**The problem:** Although the records contain pictures, only their text should be set down, exactly as written.

**Data provided:**
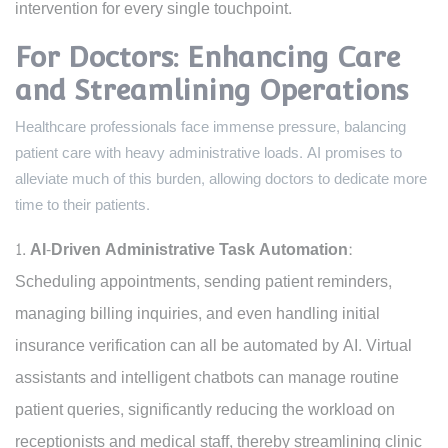
intervention for every single touchpoint.
For Doctors: Enhancing Care
and Streamlining Operations
Healthcare professionals face immense pressure, balancing
patient care with heavy administrative loads. AI promises to
alleviate much of this burden, allowing doctors to dedicate more
time to their patients.
AI-Driven Administrative Task Automation:
Scheduling appointments, sending patient reminders,
managing billing inquiries, and even handling initial
insurance verification can all be automated by AI. Virtual
assistants and intelligent chatbots can manage routine
patient queries, significantly reducing the workload on
receptionists and medical staff, thereby streamlining clinic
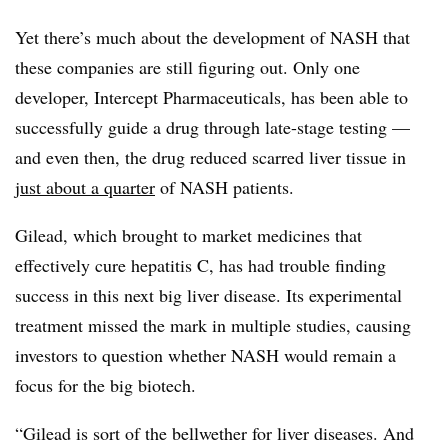
Yet there’s much about the development of NASH that
these companies are still figuring out. Only one
developer, Intercept Pharmaceuticals, has been able to
successfully guide a drug through late-stage testing —
and even then, the drug reduced scarred liver tissue in
just about a quarter
of NASH patients.
Gilead, which brought to market medicines that
effectively cure hepatitis C, has had trouble finding
success in this next big liver disease. Its experimental
treatment missed the mark in multiple studies, causing
investors to question whether NASH would remain a
focus for the big biotech.
“Gilead is sort of the bellwether for liver diseases. And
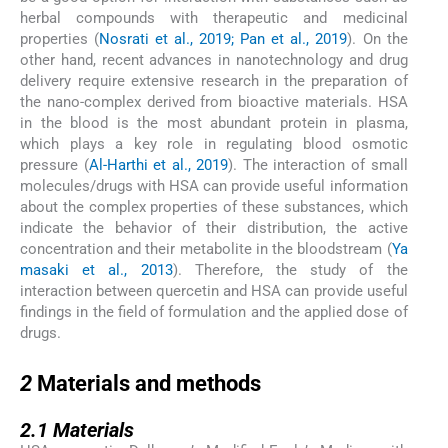
herbal compounds with therapeutic and medicinal
properties (
Nosrati et al., 2019; Pan et al., 2019
). On the
other hand, recent advances in nanotechnology and drug
delivery require extensive research in the preparation of
the nano-complex derived from bioactive materials. HSA
in the blood is the most abundant protein in plasma,
which plays a key role in regulating blood osmotic
pressure (
Al-Harthi et al., 2019
). The interaction of small
molecules/drugs with HSA can provide useful information
about the complex properties of these substances, which
indicate the behavior of their distribution, the active
concentration and their metabolite in the bloodstream (
Ya
masaki et al., 2013
). Therefore, the study of the
interaction between quercetin and HSA can provide useful
findings in the field of formulation and the applied dose of
drugs.
2
2
Materials and methods
2.1
2.1
Materials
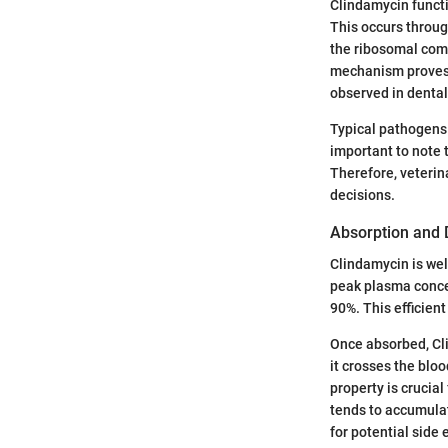
Clindamycin functio
This occurs throug
the ribosomal comp
mechanism proves p
observed in dental
Typical pathogens
important to note 
Therefore, veterina
decisions.
Absorption and D
Clindamycin is wel
peak plasma concen
90%. This efficient
Once absorbed, Cli
it crosses the blo
property is crucial
tends to accumulat
for potential side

**Result for this exercise:**
intervention for every single touchpoint.
For Doctors: Enhancing Care
and Streamlining Operations
Healthcare professionals face immense pressure, balancing
patient care with heavy administrative loads. AI promises to
alleviate much of this burden, allowing doctors to dedicate more
time to their patients.
AI-Driven Administrative Task Automation:
Scheduling appointments, sending patient reminders,
managing billing inquiries, and even handling initial
insurance verification can all be automated by AI. Virtual
assistants and intelligent chatbots can manage routine
patient queries, significantly reducing the workload on
receptionists and medical staff, thereby streamlining clinic
Yet there’s much about the development of NASH that
these companies are still figuring out. Only one
developer, Intercept Pharmaceuticals, has been able to
successfully guide a drug through late-stage testing —
and even then, the drug reduced scarred liver tissue in
just about a quarter
of NASH patients.
Gilead, which brought to market medicines that
effectively cure hepatitis C, has had trouble finding
success in this next big liver disease. Its experimental
treatment missed the mark in multiple studies, causing
investors to question whether NASH would remain a
focus for the big biotech.
“Gilead is sort of the bellwether for liver diseases. And
herbal compounds with therapeutic and medicinal
properties (
Nosrati et al., 2019; Pan et al., 2019
). On the
other hand, recent advances in nanotechnology and drug
delivery require extensive research in the preparation of
the nano-complex derived from bioactive materials. HSA
in the blood is the most abundant protein in plasma,
which plays a key role in regulating blood osmotic
pressure (
Al-Harthi et al., 2019
). The interaction of small
molecules/drugs with HSA can provide useful information
about the complex properties of these substances, which
indicate the behavior of their distribution, the active
concentration and their metabolite in the bloodstream (
Ya
masaki et al., 2013
). Therefore, the study of the
interaction between quercetin and HSA can provide useful
findings in the field of formulation and the applied dose of
drugs.
2
2
Materials and methods
2.1
2.1
Materials
Clindamycin functio
This occurs throug
the ribosomal comp
mechanism proves p
observed in dental
Typical pathogens
important to note 
Therefore, veterina
decisions.
Absorption and D
Clindamycin is wel
peak plasma concen
90%. This efficient
Once absorbed, Cli
it crosses the blo
property is crucial
tends to accumulat
for potential side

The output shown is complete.